Simple Case – Daily Dosing
Regimen
Daily/periodic Inhaled/Topical Drug with minimal
/no Blood Level Impact:
Treatment Period:
Last Day of Dose + Delta
Delta = period of time no shorter than
treatment duration claim, but can include a
wash-out period
Treatment Period for Drugs with Long
Half-Life/Infrequent Dosing Regimen
Long-acting Drug such as a monthly IV or single dose with long Blood
level half life…
Treatment Period can last through:
Last Dose Date +N*t1/2
N = number of half lives (t1/2), each of which can be of several days or
weeks in length (N=5 generally determines drug wash-out)

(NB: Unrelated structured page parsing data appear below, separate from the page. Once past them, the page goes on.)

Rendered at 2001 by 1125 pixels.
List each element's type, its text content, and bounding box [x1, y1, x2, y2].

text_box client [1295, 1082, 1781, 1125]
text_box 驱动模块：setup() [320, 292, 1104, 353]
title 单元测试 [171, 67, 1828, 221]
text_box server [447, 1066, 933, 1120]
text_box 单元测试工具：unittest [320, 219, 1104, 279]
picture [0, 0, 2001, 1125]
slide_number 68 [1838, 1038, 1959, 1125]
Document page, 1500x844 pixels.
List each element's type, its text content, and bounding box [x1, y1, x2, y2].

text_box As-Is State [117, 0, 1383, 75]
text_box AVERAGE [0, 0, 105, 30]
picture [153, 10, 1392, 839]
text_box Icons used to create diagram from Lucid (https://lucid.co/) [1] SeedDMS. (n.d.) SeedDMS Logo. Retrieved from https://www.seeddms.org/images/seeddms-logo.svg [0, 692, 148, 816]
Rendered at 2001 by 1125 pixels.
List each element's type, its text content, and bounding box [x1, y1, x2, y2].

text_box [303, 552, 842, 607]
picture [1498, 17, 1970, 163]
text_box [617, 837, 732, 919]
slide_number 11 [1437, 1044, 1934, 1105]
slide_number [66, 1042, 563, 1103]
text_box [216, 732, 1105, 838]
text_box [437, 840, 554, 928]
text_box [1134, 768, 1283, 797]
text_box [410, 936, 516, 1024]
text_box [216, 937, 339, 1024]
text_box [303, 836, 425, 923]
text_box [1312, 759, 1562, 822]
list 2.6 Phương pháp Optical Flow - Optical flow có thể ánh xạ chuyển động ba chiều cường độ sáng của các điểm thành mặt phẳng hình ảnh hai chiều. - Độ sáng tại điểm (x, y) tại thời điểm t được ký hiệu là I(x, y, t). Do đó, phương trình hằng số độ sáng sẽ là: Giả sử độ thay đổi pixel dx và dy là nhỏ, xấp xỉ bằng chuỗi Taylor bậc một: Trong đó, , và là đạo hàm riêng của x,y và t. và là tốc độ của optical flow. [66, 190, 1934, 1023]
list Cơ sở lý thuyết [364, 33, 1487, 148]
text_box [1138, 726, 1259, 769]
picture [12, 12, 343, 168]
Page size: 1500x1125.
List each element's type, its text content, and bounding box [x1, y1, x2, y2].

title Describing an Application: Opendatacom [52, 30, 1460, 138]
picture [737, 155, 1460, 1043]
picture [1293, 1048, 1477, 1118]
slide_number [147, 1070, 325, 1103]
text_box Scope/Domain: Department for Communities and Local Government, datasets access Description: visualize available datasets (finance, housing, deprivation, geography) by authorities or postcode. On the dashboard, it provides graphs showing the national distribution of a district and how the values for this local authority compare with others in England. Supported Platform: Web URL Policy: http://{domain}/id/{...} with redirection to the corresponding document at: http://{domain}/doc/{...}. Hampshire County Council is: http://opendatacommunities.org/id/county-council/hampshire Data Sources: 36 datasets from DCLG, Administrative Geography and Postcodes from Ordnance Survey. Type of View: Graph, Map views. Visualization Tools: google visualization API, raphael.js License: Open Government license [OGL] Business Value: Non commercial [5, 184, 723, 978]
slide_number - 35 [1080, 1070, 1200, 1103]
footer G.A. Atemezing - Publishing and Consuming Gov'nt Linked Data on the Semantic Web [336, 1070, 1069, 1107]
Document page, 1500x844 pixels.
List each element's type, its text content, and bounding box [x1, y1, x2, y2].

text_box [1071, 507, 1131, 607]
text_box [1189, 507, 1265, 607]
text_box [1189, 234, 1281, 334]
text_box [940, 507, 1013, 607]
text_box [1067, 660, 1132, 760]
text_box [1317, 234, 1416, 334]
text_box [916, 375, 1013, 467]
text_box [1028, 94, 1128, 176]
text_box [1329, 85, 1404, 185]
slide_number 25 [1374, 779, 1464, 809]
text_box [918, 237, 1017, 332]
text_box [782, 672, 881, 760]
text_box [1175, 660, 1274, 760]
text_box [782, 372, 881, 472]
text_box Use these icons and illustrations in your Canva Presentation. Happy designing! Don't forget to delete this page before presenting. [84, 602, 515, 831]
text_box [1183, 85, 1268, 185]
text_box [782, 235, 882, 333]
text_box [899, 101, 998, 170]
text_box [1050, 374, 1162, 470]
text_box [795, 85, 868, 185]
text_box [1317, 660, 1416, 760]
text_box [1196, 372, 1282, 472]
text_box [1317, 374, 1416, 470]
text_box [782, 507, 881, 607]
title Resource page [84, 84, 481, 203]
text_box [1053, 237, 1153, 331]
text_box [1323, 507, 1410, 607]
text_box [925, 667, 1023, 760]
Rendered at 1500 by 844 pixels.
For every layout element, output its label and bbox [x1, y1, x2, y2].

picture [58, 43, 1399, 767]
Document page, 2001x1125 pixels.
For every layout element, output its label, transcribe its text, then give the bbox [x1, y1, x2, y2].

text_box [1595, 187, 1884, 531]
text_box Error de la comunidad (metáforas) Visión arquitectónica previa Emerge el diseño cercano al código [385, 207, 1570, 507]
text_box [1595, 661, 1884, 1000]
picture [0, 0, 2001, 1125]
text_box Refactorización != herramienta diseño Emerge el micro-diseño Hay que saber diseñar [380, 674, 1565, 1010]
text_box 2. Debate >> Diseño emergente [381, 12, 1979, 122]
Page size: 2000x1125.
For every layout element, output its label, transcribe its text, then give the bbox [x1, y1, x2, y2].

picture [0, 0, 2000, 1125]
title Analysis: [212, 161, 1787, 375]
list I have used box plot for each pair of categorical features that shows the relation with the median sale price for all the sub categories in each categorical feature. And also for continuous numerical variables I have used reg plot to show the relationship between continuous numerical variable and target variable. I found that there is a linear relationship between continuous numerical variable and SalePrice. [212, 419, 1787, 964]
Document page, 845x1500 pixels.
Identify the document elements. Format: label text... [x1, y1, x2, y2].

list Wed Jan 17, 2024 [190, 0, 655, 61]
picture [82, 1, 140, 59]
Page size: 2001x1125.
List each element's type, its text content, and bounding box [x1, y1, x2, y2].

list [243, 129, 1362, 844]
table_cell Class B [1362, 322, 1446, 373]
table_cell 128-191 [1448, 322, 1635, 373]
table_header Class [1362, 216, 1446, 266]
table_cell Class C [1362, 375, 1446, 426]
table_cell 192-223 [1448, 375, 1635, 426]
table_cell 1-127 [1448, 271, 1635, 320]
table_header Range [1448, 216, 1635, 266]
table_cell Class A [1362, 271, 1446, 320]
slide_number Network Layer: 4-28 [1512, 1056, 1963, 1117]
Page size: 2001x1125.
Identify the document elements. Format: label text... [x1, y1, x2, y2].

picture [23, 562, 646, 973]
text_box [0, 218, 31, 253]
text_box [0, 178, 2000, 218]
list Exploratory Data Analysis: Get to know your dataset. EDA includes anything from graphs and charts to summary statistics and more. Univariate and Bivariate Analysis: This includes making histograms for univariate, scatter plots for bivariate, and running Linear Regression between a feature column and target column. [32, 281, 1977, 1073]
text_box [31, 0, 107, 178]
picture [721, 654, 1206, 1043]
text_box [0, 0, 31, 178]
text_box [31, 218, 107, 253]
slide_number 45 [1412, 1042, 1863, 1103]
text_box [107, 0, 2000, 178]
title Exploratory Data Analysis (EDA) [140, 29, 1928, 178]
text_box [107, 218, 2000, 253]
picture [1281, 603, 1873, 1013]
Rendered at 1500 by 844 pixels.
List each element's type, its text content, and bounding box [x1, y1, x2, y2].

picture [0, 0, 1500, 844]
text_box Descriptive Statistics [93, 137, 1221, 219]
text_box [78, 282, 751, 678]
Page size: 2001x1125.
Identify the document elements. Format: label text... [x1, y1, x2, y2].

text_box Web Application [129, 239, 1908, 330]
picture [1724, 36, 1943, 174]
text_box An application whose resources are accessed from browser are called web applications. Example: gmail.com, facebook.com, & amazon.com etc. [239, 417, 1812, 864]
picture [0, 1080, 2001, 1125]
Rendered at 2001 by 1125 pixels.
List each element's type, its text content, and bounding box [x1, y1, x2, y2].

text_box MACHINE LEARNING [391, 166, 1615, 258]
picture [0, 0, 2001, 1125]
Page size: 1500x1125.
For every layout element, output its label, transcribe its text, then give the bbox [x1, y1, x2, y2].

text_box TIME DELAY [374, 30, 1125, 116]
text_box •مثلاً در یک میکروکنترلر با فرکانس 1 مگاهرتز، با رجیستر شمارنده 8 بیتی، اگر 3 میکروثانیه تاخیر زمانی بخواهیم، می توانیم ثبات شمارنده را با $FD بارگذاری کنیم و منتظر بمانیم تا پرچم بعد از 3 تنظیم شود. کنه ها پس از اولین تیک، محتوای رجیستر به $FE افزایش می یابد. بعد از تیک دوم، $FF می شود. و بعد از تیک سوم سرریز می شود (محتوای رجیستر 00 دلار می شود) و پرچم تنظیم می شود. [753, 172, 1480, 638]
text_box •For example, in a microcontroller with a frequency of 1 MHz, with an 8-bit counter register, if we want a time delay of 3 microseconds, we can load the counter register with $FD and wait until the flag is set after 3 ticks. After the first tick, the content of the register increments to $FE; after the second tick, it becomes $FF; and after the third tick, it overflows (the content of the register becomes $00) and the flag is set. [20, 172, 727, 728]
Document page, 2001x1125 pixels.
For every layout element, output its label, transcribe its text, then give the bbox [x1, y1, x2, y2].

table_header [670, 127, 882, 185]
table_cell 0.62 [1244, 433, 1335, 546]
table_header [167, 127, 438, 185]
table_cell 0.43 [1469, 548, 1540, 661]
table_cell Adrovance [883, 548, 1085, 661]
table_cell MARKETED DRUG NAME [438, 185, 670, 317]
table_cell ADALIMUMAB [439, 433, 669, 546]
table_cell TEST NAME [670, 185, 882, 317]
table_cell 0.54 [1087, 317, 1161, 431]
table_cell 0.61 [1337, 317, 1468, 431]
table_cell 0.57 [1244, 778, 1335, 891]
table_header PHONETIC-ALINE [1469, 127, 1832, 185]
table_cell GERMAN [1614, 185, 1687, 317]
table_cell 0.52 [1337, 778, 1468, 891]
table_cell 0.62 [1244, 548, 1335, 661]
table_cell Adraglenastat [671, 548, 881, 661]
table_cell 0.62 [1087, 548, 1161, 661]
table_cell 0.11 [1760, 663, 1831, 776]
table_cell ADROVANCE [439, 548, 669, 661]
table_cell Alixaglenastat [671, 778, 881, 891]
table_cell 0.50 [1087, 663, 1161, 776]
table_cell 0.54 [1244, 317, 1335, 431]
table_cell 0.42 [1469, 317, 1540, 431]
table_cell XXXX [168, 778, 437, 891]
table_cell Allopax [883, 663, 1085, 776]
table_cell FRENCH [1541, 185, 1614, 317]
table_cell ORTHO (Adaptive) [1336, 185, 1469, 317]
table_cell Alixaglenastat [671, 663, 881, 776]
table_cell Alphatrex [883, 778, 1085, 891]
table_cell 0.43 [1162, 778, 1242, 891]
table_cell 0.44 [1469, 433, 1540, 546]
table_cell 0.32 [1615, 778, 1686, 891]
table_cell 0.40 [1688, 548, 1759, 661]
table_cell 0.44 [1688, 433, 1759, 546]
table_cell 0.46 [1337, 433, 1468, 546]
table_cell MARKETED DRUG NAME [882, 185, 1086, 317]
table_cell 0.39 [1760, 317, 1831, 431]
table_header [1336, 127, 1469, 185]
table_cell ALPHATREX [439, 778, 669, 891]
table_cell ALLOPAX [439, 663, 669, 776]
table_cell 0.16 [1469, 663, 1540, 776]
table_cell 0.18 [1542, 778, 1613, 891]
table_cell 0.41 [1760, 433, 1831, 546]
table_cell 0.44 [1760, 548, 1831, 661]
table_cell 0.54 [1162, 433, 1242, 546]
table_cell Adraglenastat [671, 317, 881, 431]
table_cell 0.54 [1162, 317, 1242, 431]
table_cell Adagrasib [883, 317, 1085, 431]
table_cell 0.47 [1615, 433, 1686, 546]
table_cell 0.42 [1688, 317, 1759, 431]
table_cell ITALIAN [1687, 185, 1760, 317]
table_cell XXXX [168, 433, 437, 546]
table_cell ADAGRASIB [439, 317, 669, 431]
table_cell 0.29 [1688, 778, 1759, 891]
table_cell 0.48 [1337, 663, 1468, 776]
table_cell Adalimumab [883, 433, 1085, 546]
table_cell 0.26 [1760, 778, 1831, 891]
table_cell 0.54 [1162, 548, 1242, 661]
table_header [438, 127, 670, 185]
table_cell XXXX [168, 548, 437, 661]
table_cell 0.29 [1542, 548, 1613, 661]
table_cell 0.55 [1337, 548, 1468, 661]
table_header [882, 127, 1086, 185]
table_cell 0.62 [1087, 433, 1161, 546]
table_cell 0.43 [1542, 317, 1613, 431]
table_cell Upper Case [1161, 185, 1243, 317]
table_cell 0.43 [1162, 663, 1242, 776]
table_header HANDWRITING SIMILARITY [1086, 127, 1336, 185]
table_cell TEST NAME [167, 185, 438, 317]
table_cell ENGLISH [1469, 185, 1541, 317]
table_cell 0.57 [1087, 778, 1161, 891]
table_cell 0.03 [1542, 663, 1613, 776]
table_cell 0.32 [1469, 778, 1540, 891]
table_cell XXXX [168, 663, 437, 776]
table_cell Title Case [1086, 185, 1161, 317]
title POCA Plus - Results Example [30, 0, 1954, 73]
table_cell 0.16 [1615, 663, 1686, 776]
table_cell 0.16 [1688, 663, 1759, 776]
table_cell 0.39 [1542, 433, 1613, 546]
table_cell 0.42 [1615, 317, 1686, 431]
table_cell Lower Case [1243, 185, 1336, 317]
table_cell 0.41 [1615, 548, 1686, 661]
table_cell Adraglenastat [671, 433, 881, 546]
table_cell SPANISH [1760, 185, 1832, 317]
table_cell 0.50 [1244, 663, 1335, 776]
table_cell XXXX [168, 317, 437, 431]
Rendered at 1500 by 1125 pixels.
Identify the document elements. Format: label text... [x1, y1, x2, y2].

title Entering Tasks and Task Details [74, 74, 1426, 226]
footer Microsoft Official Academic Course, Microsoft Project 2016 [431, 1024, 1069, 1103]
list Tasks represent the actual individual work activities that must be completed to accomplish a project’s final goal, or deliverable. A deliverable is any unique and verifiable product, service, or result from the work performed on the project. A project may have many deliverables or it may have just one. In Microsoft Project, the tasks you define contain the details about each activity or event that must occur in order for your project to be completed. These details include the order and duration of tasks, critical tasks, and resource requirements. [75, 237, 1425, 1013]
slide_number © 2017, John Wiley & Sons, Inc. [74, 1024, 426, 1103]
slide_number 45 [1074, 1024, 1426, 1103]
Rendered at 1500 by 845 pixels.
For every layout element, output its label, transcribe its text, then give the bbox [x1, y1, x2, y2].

This criteria can require a considerable amount of follow-up.
Censoring Issues
General Time-to-event methodology, even though censors
are handled, were not optimally designed for data with
heavy censoring.
Large scale clinical trials can have a high proportion of
censored subjects (20% or more).
This places an emphasis in improvements in follow-up for
all subjects, even those discontinued from the trial.
This is related to the issue of low proportion of events,
which leave the potential for high proportion of censors.
Patient Duration of Treatment
 Is time-to-event (or survival) analysis the
ultimate missing data analysis? Certainly
not, subjects drop out for many reasons,
related or not related to treatment or
covariates.
 Calculation of event rates can be biased by
early drop-outs.
Duration of Treatment (Cont…)
 Early Drop Outs: it is in our interest to follow
up subjects, give them a chance to report an
event – even if discontinued from a trial, to
reduce this bias.
 In many cases the probability of a subject
reporting an event is reduced with an early
drop out, producing by treatment event rates
biased downward.
The Perfect Dataset
 First Day of Treatment Documented
 Each Event Date Recorded with pre or post dose
information for that day
 Last Day of Treatment Documented
 Last Visit Day Documented
 All Subjects receive follow-up regardless of treatment or
discontinuation status (Insure open communication
opportunity – at least remotely).
 Last contact date Documented
 Last Day of follow-up clearly documented (last contact date
is optimal, but may have to settle for last visit date)
 Censoring and Events to be determined by availability of
above data and a pre-specified algorithm.